ABCG1 – ATP binding cassette GI is a protein that effluxes intracellular cholesterol to mature HDL.
ApoAI – Apolipoprotein AI is the major protein component of HDL. The presence of an amphipathic a-helical domain in apoAI is required for efficient phospholipid and cholesterol efflux, and the strong lipid-binding C-terminal a-helix in apoAI plays a key role in efflux.
HDL – High-Density Lipoproteins are generated by the intestine and the liver and function to transport lipids from peripheral tissues back to the liver for excretion.
Nascent HDL – poorly-lipidated Lipoprotein that are formed by the transfer of small amounts of cholesterol and phospholipid to apolipoprotein A-I resulting in oval/disc shaped complexes. In the peripheral tissues, nascent HDLs promote the efflux of cholesterol from tissues via ABCA1 mediated processes.
Mature HDL – are formed when sufficient lipid has been transferred to Nascent HDL to create spherical-shaped lipoproteins that contain lipids within the core. Mature HDLs also promote efflux from peripheral tissues, but through the actions of ABCG1.
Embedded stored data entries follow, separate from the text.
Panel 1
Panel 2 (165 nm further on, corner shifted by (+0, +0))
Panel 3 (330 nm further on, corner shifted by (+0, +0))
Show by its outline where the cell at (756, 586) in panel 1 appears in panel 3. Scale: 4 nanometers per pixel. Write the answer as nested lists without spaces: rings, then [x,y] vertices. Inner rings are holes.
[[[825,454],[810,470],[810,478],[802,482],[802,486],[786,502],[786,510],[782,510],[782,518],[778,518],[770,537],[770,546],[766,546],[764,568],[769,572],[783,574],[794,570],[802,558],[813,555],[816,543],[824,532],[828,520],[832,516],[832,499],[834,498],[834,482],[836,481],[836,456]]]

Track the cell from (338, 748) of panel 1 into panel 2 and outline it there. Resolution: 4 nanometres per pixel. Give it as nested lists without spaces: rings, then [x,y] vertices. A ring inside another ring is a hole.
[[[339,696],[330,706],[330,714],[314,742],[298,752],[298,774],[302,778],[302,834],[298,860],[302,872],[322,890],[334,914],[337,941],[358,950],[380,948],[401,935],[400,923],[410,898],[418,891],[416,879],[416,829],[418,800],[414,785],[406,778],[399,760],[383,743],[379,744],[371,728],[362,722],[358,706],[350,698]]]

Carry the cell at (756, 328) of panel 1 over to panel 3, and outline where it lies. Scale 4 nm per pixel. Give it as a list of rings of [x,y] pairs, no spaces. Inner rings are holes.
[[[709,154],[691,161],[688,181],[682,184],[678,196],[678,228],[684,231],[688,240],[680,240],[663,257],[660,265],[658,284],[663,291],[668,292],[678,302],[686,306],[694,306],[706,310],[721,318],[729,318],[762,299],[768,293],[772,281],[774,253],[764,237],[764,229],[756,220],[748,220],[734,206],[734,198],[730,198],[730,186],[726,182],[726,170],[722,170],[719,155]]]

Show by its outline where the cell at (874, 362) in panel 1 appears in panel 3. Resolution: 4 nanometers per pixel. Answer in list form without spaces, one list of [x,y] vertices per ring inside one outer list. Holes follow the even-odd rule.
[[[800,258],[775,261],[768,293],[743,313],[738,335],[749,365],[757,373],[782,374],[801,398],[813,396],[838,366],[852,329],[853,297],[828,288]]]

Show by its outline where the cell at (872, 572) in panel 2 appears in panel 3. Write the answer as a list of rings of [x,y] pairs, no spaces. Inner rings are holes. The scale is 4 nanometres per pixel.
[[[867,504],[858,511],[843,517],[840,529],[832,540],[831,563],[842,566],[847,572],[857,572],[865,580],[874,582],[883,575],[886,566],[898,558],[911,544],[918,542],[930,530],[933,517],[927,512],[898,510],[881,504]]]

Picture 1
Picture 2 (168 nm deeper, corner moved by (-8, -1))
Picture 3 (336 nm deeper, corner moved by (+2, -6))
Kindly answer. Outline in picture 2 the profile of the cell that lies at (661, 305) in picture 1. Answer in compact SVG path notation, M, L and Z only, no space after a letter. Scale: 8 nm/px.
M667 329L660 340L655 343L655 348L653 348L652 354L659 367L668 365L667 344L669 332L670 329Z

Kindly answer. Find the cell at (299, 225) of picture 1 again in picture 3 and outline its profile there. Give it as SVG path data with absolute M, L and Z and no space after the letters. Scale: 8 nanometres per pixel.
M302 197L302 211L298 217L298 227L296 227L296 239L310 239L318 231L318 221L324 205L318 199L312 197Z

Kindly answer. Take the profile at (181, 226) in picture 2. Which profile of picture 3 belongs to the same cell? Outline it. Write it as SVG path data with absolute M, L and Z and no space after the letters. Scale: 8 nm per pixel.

Immune Mediators -Components of the immune system which participate in the atherosclerosis process, such as macrophages, cytokine, T-cells etc.
Lipoproteins – complex structures which transport lipids, including cholesterol, in the blood. Their metabolism is closely interrelated with the initiation and progression of atherosclerosis. The two most abundant lipoproteins in the plasma are LDLs and HDLs.
Macrophages – inflammatory cells (“white” blood cells) derived from monocytes. In the blood vessel wall, uptake of lipid from modified lipoproteins into macrophages results in foam cell generation. The accumulation of foam cells leads to the formation of fatty streaks, considered to be the initial lesion leading to the development of complex atherosclerotic lesions.
Nuclear Receptor – Nuclear receptors are intracellular receptor proteins that bind to hydrophobic signal molecules (such as steroid and thyroid hormones) or intracellular metabolites and are thus activated to bind to specific DNA sequences, affecting transcription.
RCT – Reverse Cholesterol Transport: removal of cholesterol from the vascular wall, which is then transported by HDL to receptors in the liver, allowing cholesteral to be excreted from the human body (Steve… please review…)
SR-BI – Scavenger receptor class BI is a plasma membrane receptor that mediates the bi-directional movement of cholesterol between cells and mature lipoproteins (Mature HDL), as well as the selective uptake into cells of cholesterol ester from the core of mature lipoproteins.